July 13 (Bloomberg)--The U.S. government posted a smaller budget deficit in June compared with the same month last year as the economic recovery brought in more tax revenue. The excess of spending over receipts fell to $68.4 billion last month from $94.3 billion in June 2009, according to a Treasury Department report issued today in Washington. It was the 21st consecutive shortfall.
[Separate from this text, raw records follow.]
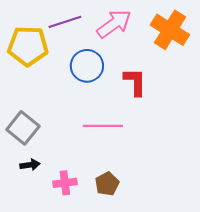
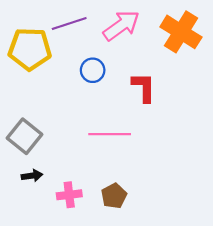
blue circle: (87, 66) -> (93, 70), size x0.7

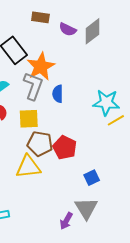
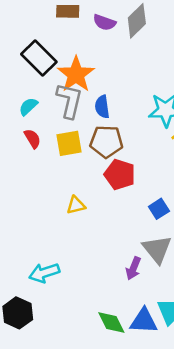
brown pentagon: (40, 144) -> (106, 141), moved
yellow triangle: (28, 167) -> (76, 205), size x0.6

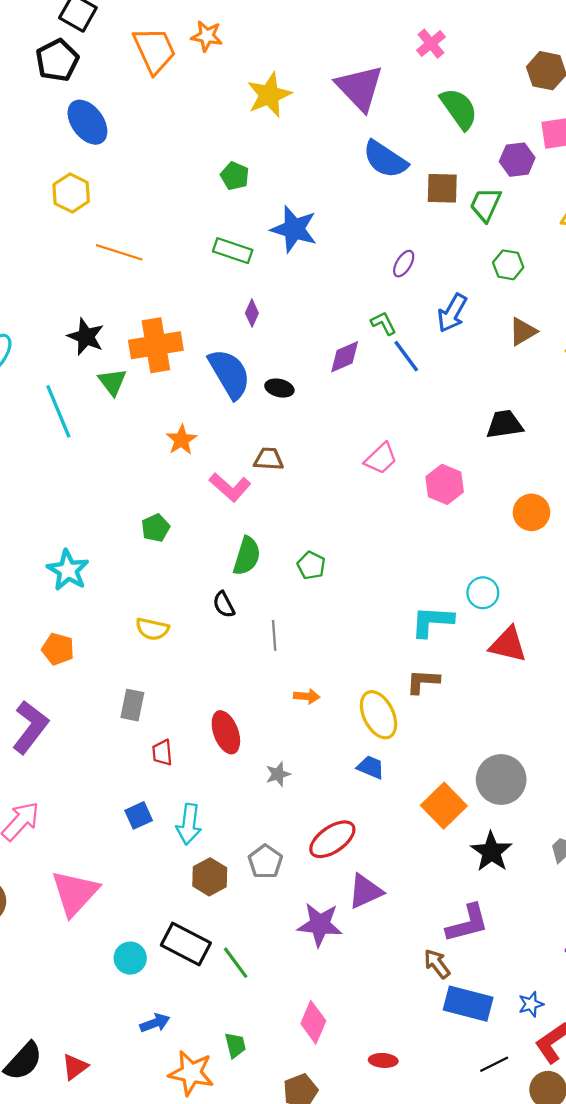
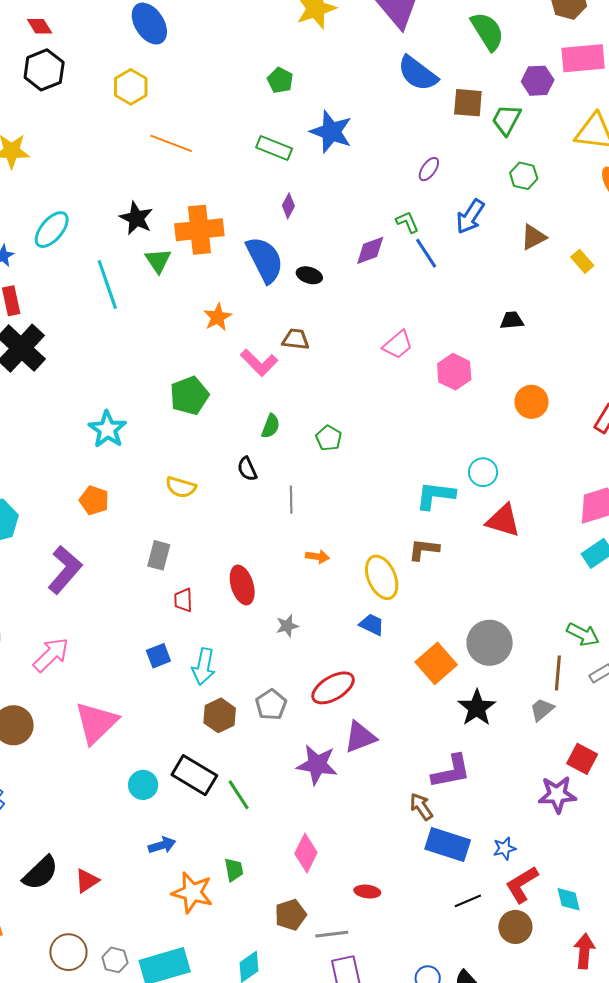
black trapezoid: (505, 424) -> (512, 320), size x0.7
green pentagon: (156, 528) -> (189, 396), size x1.5
green semicircle: (247, 556) -> (271, 426), size x0.7

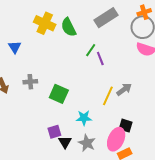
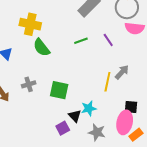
green semicircle: (69, 27) -> (42, 48), moved
green line: (91, 50) -> (81, 41), turned 48
purple line: (100, 59) -> (108, 40), moved
black triangle: (65, 142) -> (75, 116), moved

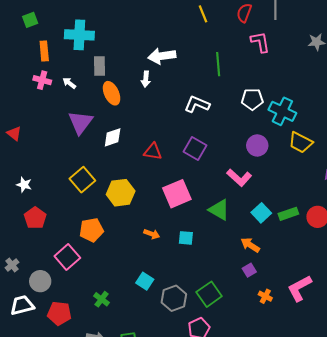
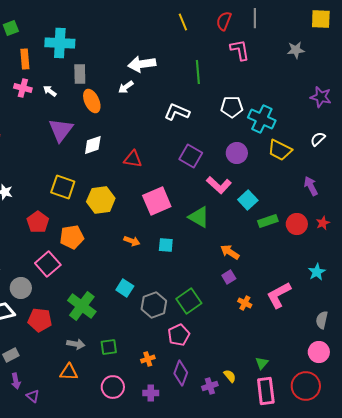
white arrow: (146, 79) -> (126, 87), turned 49
purple square: (195, 148) -> (191, 156), moved
yellow square: (82, 180) -> (63, 187), turned -30
cyan square: (261, 213) -> (248, 200), moved
red pentagon: (35, 218) -> (38, 222), moved
green cross: (101, 299) -> (82, 306), size x1.8

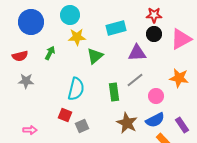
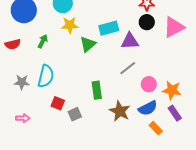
cyan rectangle: (116, 28) -> (109, 28), moved
orange star: (179, 78) -> (172, 90), moved
gray star: (26, 81) -> (22, 82), moved
cyan semicircle: (76, 89) -> (46, 76), moved
green rectangle: (114, 92) -> (97, 90), moved

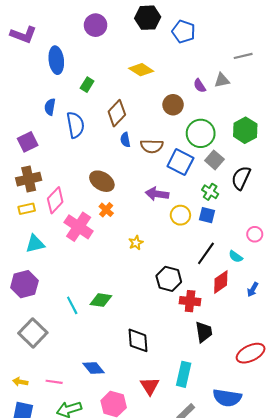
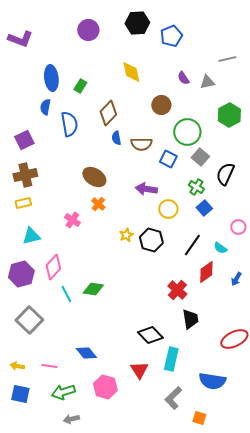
blue pentagon: (184, 31) -> (171, 36), turned 30
blue ellipse: (56, 60) -> (51, 78), moved
yellow diamond: (141, 70) -> (131, 72), turned 45
purple semicircle: (200, 86) -> (183, 78), moved
green hexagon: (245, 130) -> (229, 115), moved
blue square: (180, 162) -> (168, 159), size x0.7
pink diamond: (55, 200) -> (53, 267), moved
blue square: (207, 215) -> (204, 208), moved, turned 35
pink cross: (79, 227) -> (72, 220), size x0.6
black hexagon: (169, 279) -> (151, 240), moved
red cross: (190, 301) -> (177, 290), turned 36
black diamond: (138, 340) -> (150, 335), moved, turned -40

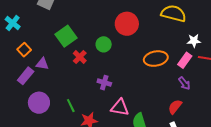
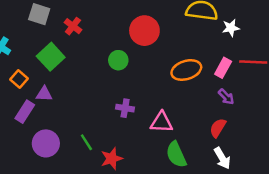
green square: (66, 36) -> (51, 57), moved
white star: (194, 41) -> (231, 28), moved
red cross: (80, 57) -> (73, 26), moved
pink triangle: (120, 107) -> (162, 122), moved

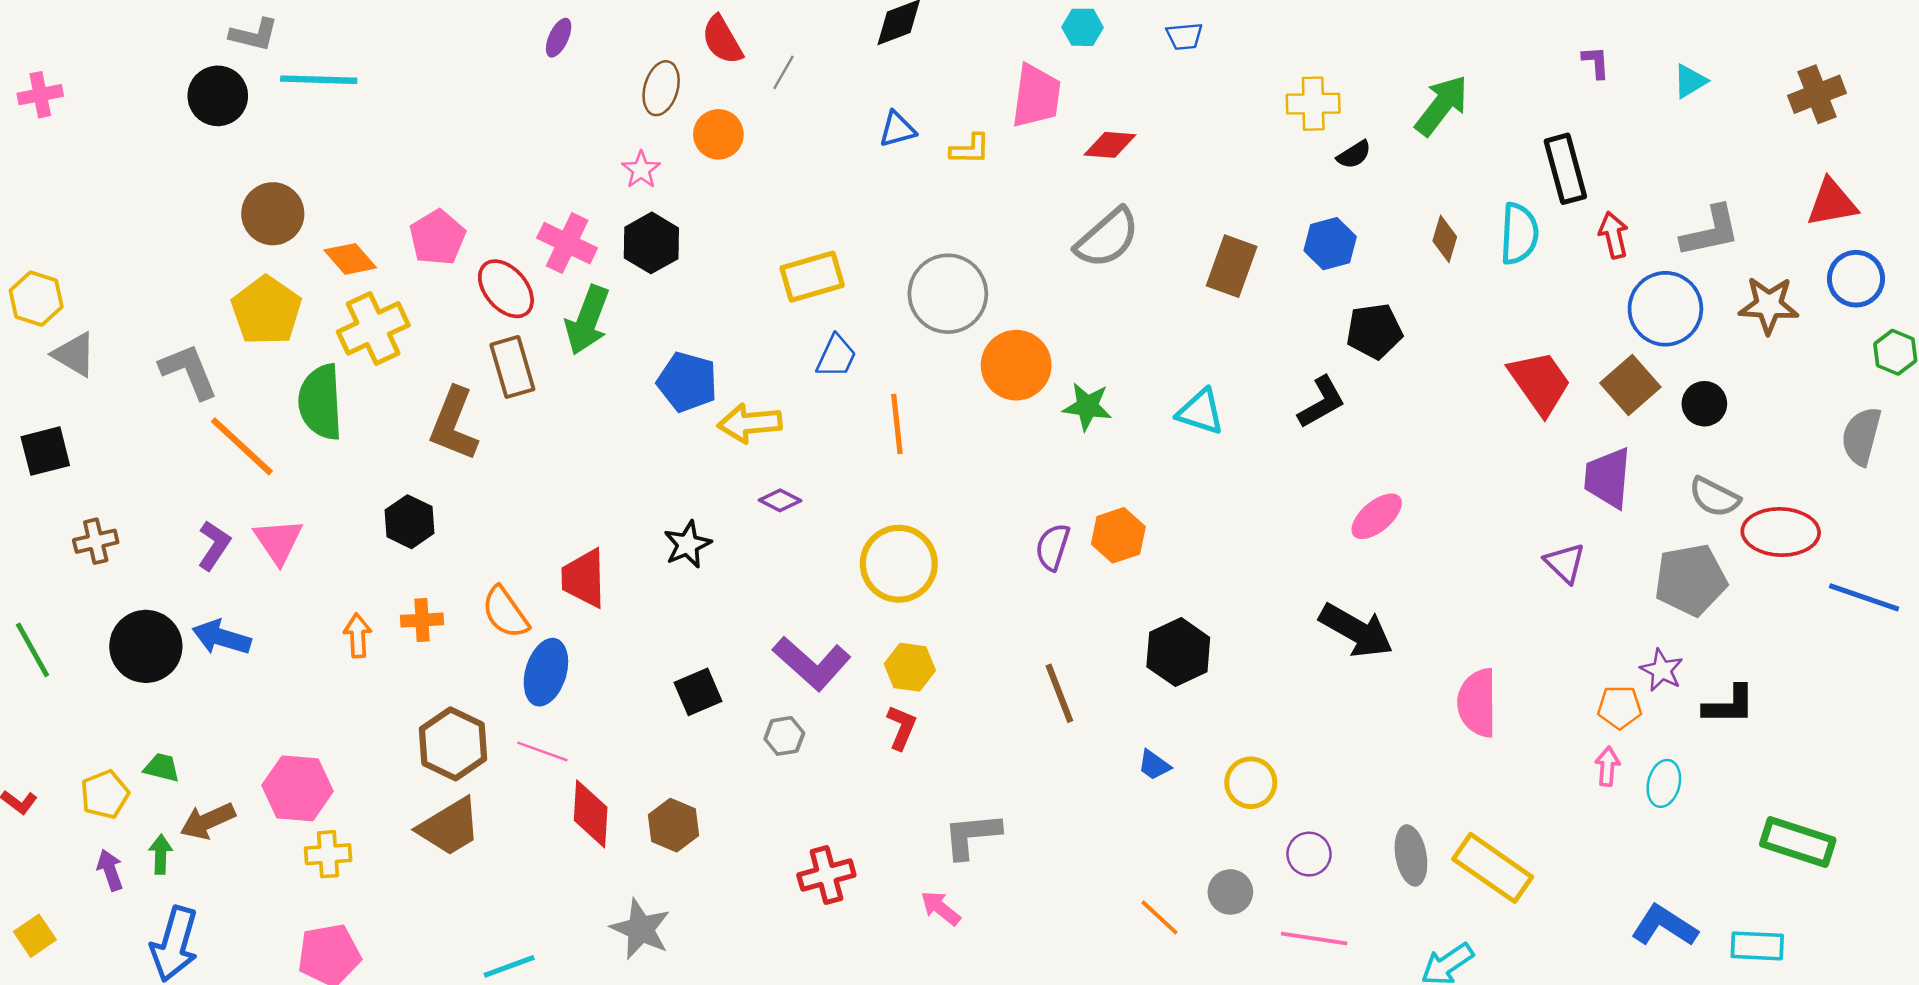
For the fiscal year to date, the budget deficit totaled $1 trillion compared with $1.42 trillion during the prior year to date.
Even as the economy recovers from the deepest recession since the 1930s, the budget deficit is forecast to reach a record $1.6 trillion this fiscal year as the government funds efforts to revive growth and employment. The mounting shortfalls underscore the challenge facing the Obama administration. “Tax receipts are growing at a pretty good rate,” said Brian Bethune, chief financial economist at IHS Global Insight in Lexington, Massachusetts. “We’re getting a lot of traction in the non-financial sector. It’s pretty powerful.” Year to date, the gap amounted to 9.2 percent of gross domestic product, down from 10.2 percent for the same period in 2009. The government’s June budget deficit compares with the $69 billion economists anticipated, based on the median of 35 estimates in a Bloomberg News survey. Projections ranged from deficits of $62 billion to $103.9 billion.
CBO Estimate
A report from the Commerce Department today showed the U.S. trade gap unexpectedly widened in May to the highest level in 18 months as a gain in imports outpaced an increase in shipments abroad. The gap expanded 4.8 percent to $42.3 billion as U.S. companies imported more capital equipment, automobiles and consumer goods. The budget figures were in line the estimate issued by the non-partisan Congressional Budget Office issued July 8, which projected a narrowing to $69 billion. “Because Memorial Day fell on the last day of May this year, some receipts were shifted from May into June,” the CBO said. The increase in revenue reflected a gain in corporate taxes. Receipts and other income climbed 17 percent to $251 billion in June from the same month last year, according to the Treasury.
Corporate Taxes
Corporate tax receipts were up 30 percent for the fiscal year to date to $133 billion from the same period in 2009. Individual income tax collections are down 4.4 percent year to date to $655.4 billion. Spending for the entire government for June increased 3.2 percent from the same month a year earlier to $319.5 billion. Spending by the Defense Department year to date rose to $499.1 billion from $472.8 billion in 2009. Outlays by the Social Security Administration increased to $564.2 billion for the fiscal year to date from $544.7 billion. Spending by the Department of Health and Human Services, which administers the Medicare and Medicaid programs, climbed to $631.4 billion.
President Barack Obama’s budget office will release its revised forecast for the U.S. economy on July 23, spokesman Kenneth Baer said on July 9. The Office of Management and Budget’s mid-session review will provide an update on the expected growth in the economy, unemployment and the deficit for fiscal 2010, which ends on Sept. 30. The Obama administration’s budget proposal was sent to Congress in February. The president today named Jack Lew, currently a top aide to Secretary of State Hillary Clinton, as head of the OMB. Lew would have to develop an austere budget that charts a path toward fulfilling Obama’s commitment to cutting the 2009 deficit of $1.4 trillion in half in five years. That would be accomplished partly through a freeze on spending outside of defense and national security programs, as outlined by Obama in February.